Saturday, October 08, 2005

Getting excited about science: the 2005 Ig Nobel prizes.

On Thursday, they awarded the 2005 Ig Nobel Prizes. They don't carry the same cachet as those other Nobel prizes, nor the same hefty cash awards, but the Ig Nobels are often awarded for scientific findings everyday folk can wrap their minds around.

For example, the Ig Nobel in economics went to the inventor of "clocky", an alarm clock that hides so you can't hit the snooze. Who can't appreciate an invention like that? The Ig Nobel in chemistry went to a pair of engineers who studied whether people swim faster or slower in syrup relative to water. (Turns out to be a wash because of the trade-off between drag and leverage.) And, a prize in fluid dynamics was awarded for calculation, from physical principles, of the pressure built up inside penguins before they defecate. It's really the untold story behind March of the Penguins.

Some of the recognized research, I think, is much easier for a scientist to appreciate than for the lay person. The winner of the prize in physics, one of whom was alive to receive the prize, had been conducting an experiment following drops of pitch as they dripped through a funnel -- since 1927. Since the pitch drops fell at the rate of about 1 every nine years, that means that in the 78 years they ran the experiment there were 8 or 9 drops. How's that for careful empiricism? And, if 8 or 9 data points seems too sparse for your tastes, there's the winner in nutrition who photographed and retrospectively analyzed every meal he has eaten for the last 34 years. You'd think the efforts of these scientists could at least make graduate students feel better ... but I'm not sure folks who haven't done the time to try to get an experiment to work, or to get enough data to get meaningful results, would be sufficiently impressed.

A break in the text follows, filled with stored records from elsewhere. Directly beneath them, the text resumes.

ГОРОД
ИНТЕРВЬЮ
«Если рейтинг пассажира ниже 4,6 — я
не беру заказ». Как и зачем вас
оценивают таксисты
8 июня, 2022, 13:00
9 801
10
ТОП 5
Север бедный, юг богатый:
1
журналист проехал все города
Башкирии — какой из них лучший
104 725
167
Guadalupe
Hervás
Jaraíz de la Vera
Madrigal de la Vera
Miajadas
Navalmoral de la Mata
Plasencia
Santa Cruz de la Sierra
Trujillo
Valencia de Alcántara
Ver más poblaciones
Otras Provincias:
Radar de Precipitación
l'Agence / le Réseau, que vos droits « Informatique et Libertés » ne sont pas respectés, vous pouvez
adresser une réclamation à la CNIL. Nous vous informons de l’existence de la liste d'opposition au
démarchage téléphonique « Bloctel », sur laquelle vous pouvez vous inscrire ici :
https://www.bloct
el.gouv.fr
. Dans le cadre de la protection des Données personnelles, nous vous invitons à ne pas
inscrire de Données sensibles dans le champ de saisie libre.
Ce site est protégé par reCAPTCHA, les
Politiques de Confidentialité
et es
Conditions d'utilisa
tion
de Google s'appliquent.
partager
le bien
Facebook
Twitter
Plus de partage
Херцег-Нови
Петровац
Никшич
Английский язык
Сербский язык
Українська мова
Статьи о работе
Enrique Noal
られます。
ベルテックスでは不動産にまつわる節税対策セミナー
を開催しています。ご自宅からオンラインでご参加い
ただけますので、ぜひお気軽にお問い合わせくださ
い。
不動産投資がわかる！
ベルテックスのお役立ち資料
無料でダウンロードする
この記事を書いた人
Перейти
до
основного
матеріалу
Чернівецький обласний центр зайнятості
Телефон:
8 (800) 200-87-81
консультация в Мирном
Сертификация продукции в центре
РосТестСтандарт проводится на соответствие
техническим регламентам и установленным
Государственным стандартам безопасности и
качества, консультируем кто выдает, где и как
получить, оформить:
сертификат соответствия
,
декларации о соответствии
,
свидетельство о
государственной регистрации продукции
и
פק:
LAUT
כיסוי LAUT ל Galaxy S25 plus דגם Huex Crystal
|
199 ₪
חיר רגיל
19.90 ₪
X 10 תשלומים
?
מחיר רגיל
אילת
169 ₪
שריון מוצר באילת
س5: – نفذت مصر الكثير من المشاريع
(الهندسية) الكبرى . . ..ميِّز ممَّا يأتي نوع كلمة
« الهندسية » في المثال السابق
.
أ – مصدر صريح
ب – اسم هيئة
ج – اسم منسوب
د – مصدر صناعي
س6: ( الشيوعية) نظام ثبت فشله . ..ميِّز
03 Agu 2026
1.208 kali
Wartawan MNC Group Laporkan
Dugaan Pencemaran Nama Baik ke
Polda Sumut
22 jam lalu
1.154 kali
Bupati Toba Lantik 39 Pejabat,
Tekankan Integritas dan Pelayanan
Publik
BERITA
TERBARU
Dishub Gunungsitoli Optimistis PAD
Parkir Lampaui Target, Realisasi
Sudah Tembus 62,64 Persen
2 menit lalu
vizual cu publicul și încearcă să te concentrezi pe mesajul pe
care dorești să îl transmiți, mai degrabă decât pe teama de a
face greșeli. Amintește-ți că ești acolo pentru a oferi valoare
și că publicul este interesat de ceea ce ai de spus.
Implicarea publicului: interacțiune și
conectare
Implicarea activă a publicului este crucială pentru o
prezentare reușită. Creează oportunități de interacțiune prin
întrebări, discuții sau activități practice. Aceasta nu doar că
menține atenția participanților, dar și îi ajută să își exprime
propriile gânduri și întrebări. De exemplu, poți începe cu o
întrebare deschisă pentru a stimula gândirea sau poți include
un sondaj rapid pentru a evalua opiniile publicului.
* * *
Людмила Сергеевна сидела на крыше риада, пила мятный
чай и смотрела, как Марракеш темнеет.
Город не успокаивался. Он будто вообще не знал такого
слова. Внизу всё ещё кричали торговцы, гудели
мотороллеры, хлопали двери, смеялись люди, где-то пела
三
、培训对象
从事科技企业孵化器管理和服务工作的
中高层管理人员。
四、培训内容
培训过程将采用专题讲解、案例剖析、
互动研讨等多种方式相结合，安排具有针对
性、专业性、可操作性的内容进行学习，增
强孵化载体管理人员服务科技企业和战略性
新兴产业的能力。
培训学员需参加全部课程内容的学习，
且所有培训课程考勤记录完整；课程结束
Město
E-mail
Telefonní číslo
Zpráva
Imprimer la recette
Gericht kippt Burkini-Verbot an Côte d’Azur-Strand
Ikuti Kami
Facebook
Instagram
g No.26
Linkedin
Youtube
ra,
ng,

Also, a few of the Ig Nobel prizes usually go to projects that, uh, don't seem to yield much in the way of new knowledge. The stand-out this year is the prize in medicine, which was awarded to the inventor of neuticles. I'm not saying that a dog might not retain his self-esteem, post-neutering, better with neuticles than without ... but as far as I can tell there wasn't much canine self-esteem research. Yes, different sizes and levels of firmness offer the consumer/pet guardian lots of choices ... but this is a medical achievement? If you ask me, it just doesn't rise to the same level as watching pitch drops for 78 years. (This year may just be a fluke. The 2004 Ig Nobel Prize in medicine went to research on the effect of country music on suicide.)

I'm hopeful that schoolchildren hearing newsreports about some of these winners will be inspired to pursue science, engineering, and medicine in the hopes of snagging one of these prizes for themselves some day. In my heart of hearts, though, I fear they'll be more inspired by the winners of this year's Ig Nobel Prize for literature:

The Internet entrepreneurs of Nigeria, for creating and then using e-mail to distribute a bold series of short stories, thus introducing millions of readers to a cast of rich characters -- General Sani Abacha, Mrs. Mariam Sanni Abacha, Barrister Jon A Mbeki Esq., and others -- each of whom requires just a small amount of expense money so as to obtain access to the great wealth to which they are entitled and which they would like to share with the kind person who assists them.

Why do the poets get more respect than the scientists?